One of the most legendary hotels in Phoenix, the Westward Ho Hotel has been a defining landmark for nearly a century. As with many other hotels in the Phoenix area, the Westward Ho was constructed in response to the tourism boom of the 1920s. The automobile had made its way into the hands of the average American, and Phoenix beckoned as an ideal tourist destination. However, even in the multitude of blossoming hotels, it was plain to see that the Westward Ho would be something special. The building permit of $1,200,000 was the largest for any project in Phoenix history up to that time. At one point in 1926, the construction job was equal to about half the building activity in Phoenix.
Though the initial work was completed in 1928, the building wasn’t truly finished quite yet. In the fall of 1940, the Westward Ho received its iconic radio tower and antenna, used to broadcast programs from Arizona’s very first television station.
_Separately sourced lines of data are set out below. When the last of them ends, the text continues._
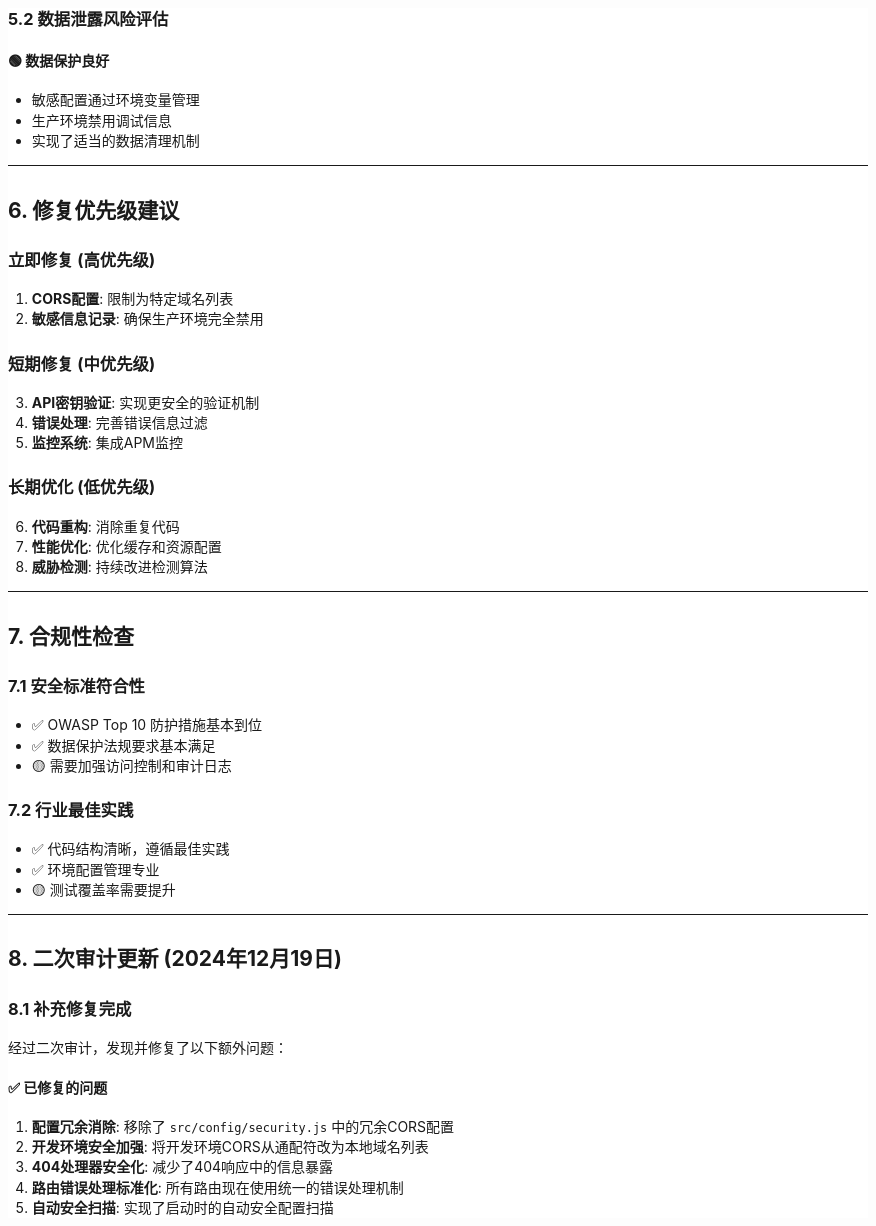### 5.2 数据泄露风险评估

#### 🟢 数据保护良好
- 敏感配置通过环境变量管理
- 生产环境禁用调试信息
- 实现了适当的数据清理机制

---

## 6. 修复优先级建议

### 立即修复 (高优先级)
1. **CORS配置**: 限制为特定域名列表
2. **敏感信息记录**: 确保生产环境完全禁用

### 短期修复 (中优先级)
3. **API密钥验证**: 实现更安全的验证机制
4. **错误处理**: 完善错误信息过滤
5. **监控系统**: 集成APM监控

### 长期优化 (低优先级)
6. **代码重构**: 消除重复代码
7. **性能优化**: 优化缓存和资源配置
8. **威胁检测**: 持续改进检测算法

---

## 7. 合规性检查

### 7.1 安全标准符合性
- ✅ OWASP Top 10 防护措施基本到位
- ✅ 数据保护法规要求基本满足
- 🟡 需要加强访问控制和审计日志

### 7.2 行业最佳实践
- ✅ 代码结构清晰，遵循最佳实践
- ✅ 环境配置管理专业
- 🟡 测试覆盖率需要提升

---

## 8. 二次审计更新 (2024年12月19日)

### 8.1 补充修复完成
经过二次审计，发现并修复了以下额外问题：

#### ✅ 已修复的问题
1. **配置冗余消除**: 移除了 `src/config/security.js` 中的冗余CORS配置
2. **开发环境安全加强**: 将开发环境CORS从通配符改为本地域名列表
3. **404处理器安全化**: 减少了404响应中的信息暴露
4. **路由错误处理标准化**: 所有路由现在使用统一的错误处理机制
5. **自动安全扫描**: 实现了启动时的自动安全配置扫描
Even when the station relocated, the hotel held onto the antenna, as it had already achieved landmark status.
Though it may be surrounded by skyscrapers today, the antenna brought the Westward Ho to a staggering five-hundred-foot height, making it the tallest building in Phoenix for a time. Over the decades, several different owners set up shops in the retail storefronts of the Westward Ho along Central Avenue and Fillmore Street.
The hotel sheltered guests for over 50 years until it was officially closed to the public in the 1980s. The new owners then converted the hotel into low-income apartment homes for the elderly and the disabled.
In 2016, Arizona State University leased and renovated office space on the first floor, encompassing much of the original retail space and the Concho Room ballroom. Housing two ASU research centers focused on behavioral health, staff and students of ASU are embedded in the Westward Ho community providing services to the residents.